コマンド テーブルには、次の階層と要素があります。

  • CommandTable 要素: VSPackage に関連付けられているすべてのコマンド、メニュー グループ、およびメニューを表します。

  • Extern 要素: .vsct ファイルとマージするすべての外部 .h ファイルを参照します。

  • Include 要素: コンパイルする追加のヘッダー (.h) ファイルを、使用する .vsct ファイルと共に参照します。 .vsct ファイルには、IDE または別の VSPackage が提供するコマンド、メニュー グループ、およびメニューを定義する定数が含まれている .h ファイルを含めることができます。

  • Commands 要素: 実行可能な個々のコマンドのすべてを表します。 各コマンドには、次の 4 つの子要素があります。

  • Menus 要素: VSPackage のすべてのメニューとツールバーを表します。 メニューは、コマンドのグループのコンテナーです。

  • Groups 要素: VSPackage 内のすべてのグループを表します。 グループは、個々のコマンドのコレクションです。

  • Buttons 要素: VSPackage 内のすべてのコマンド ボタンとメニュー項目を表します。 ボタンは、コマンドに関連付けることができる視覚的なコントロールです。

  • Bitmaps 要素: VSPackage 内のすべてのボタンのすべてのビットマップを表します。 ビットマップは、コンテキストに応じてコマンド ボタンの横または上に表示される画像です。

  • CommandPlacements 要素: VSPackage のメニューに個々のコマンドを配置する必要がある追加の場所を示します。

  • VisibilityConstraints 要素: コマンドを常に表示するか、特定のコンテキスト (特定のダイアログ ボックスやウィンドウが表示されるときなど) でのみ表示するかを指定します。 この要素の値を持つメニューとコマンドは、指定されたコンテキストがアクティブな場合にのみ表示されます。 既定の動作では、コマンドは常に表示されます。

  • KeyBindings 要素: コマンドのキー バインドを指定します。 つまり、Ctrl+S など、コマンドを実行するために押す必要がある 1 つまたは複数のキーの組み合わせです。

  • UsedCommands 要素: 指定されたコマンドは他のコードによって実装されているが、現在の VSPackage がアクティブな場合はコマンドの実装を提供することを、Visual Studio 環境に通知します。

  • Symbols 要素: パッケージ内のすべてのコマンドのシンボル名と GUID ID が含まれます。

. vsct ファイルの設計のガイドライン

.vsct ファイルを正常に設計するには、次のガイドラインに従ってください。

  • コマンドはグループ内にのみ配置でき、グループはメニュー内にのみ配置でき、メニューはグループ内にのみ配置できます。 実際には、IDE にはメニューのみが表示され、グループとコマンドは表示されません。

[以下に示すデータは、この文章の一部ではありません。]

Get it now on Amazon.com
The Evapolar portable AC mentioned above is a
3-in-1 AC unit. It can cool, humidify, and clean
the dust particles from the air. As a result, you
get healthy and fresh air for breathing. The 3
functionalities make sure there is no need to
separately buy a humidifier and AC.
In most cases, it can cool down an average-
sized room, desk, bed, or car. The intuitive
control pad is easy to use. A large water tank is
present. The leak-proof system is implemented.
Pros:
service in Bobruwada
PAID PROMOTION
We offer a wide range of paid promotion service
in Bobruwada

  • サブメニューをメニューに直接割り当てることはできませんが、次にメニューに割り当てられるグループに割り当てる必要があります。

  • コマンド、サブメニュー、およびグループは、定義するディレクティブの親フィールドを使用して、1 つのペアレンティング グループまたはメニューに割り当てることができます。

  • ディレクティブ内の親フィールドだけを使用したコマンド テーブルの編成には、かなりの制限があります。 オブジェクトを定義するディレクティブは、1 つの親引数のみを取ることができます。

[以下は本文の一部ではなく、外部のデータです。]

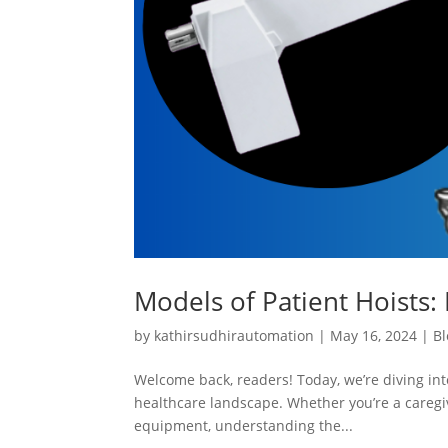
Models of Patient Hoists: 
by
kathirsudhirautomation
|
May 16, 2024
|
Bl
Welcome back, readers! Today, we’re diving into
healthcare landscape. Whether you’re a caregiv
equipment, understanding the...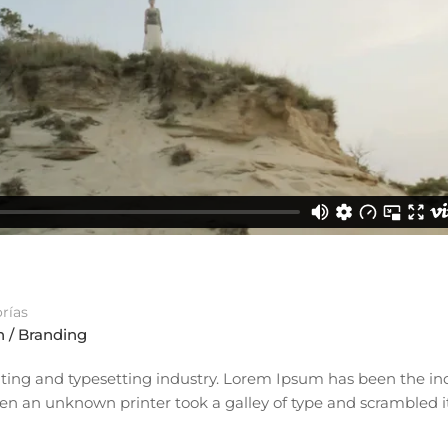
rías
 / Branding
ting and typesetting industry. Lorem Ipsum has been the ind
n an unknown printer took a galley of type and scrambled i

  • コマンド、グループ、またはサブメニューを再利用するには、新しいディレクティブを使用して、オブジェクトの新しいインスタンスを独自の GUID:ID ペアで作成する必要があります。

  • GUID:ID の各ペアは、一意である必要があります。 たとえば、メニュー、ツールバー、またはコンテキスト メニューに配置されたコマンドの再利用は、IOleCommandTarget インターフェイスによって処理されます。

  • コマンドとサブメニューを複数のグループに割り当てることもでき、Commands 要素を使用してグループを複数のメニューに割り当てることができます。

.vsct ファイルの注意事項

.vsct ファイルをコンパイルしてネイティブのサテライト DLL に配置した後で変更を加える場合は、devenv.exe/setup/nosetupvstemplates を実行する必要があります。 これにより、実験用のレジストリに指定されている VSPackage リソースの再読み込みと、Visual Studio が記述されている内部データベースの再構築が、強制的に行われます。

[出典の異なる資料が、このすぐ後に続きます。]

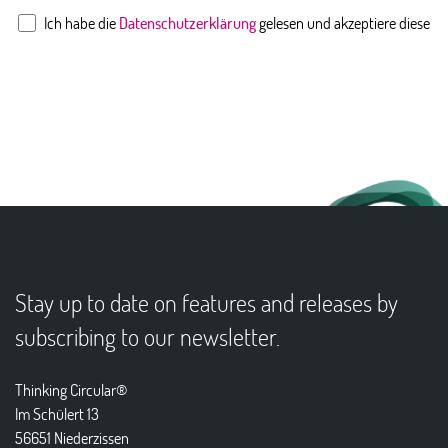
Ich habe die
Datenschutzerklärung
gelesen und akzeptiere diese
Stay up to date on features and releases by
subscribing to our newsletter.
Thinking Circular®
Im Schülert 13
56651 Niederzissen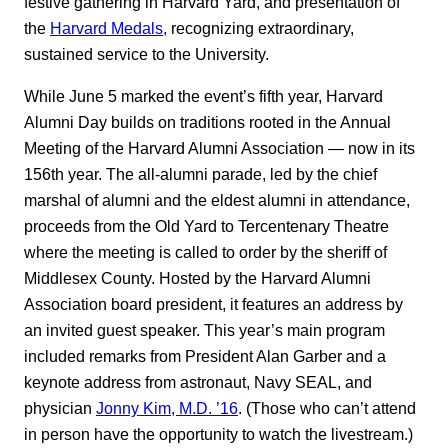
festive gathering in Harvard Yard, and presentation of
the
Harvard Medals,
recognizing extraordinary,
sustained service to the University.
While June 5 marked the event’s fifth year, Harvard
Alumni Day builds on traditions rooted in the Annual
Meeting of the Harvard Alumni Association — now in its
156th year. The all-alumni parade, led by the chief
marshal of alumni and the eldest alumni in attendance,
proceeds from the Old Yard to Tercentenary Theatre
where the meeting is called to order by the sheriff of
Middlesex County. Hosted by the Harvard Alumni
Association board president, it features an address by
an invited guest speaker. This year’s main program
included remarks from President Alan Garber and a
keynote address from astronaut, Navy SEAL, and
physician
Jonny Kim, M.D. ’16
. (Those who can’t attend
in person have the opportunity to watch the livestream.)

開発時には、複数の VSPackage プロジェクトが作成され、実験用のレジストリ ハイブに登録される可能性があります。これにより、IDE で混乱を招く可能性があります。 この問題を解決するには、実験用のハイブを既定の設定にリセットして、登録されているすべての Vspackage と、IDE に加えられたすべての変更を削除します。 実験用のハイブをリセットするには、Visual Studio SDK に付属の CreateExpInstance.exe ツールを使用します。 これは次の場所にあります。

%PROGRAMFILES(x86)%\Visual Studio\<version> SDK\VisualStudioIntegration\Tools\Bin\CreateExpInstance.exe

CreateExpInstance/Reset コマンドを使用して、ツールを実行します。 このツールは、通常は Visual Studio でインストールされていない登録済みのすべての VSPackage を、実験用のハイブから削除することに注意してください。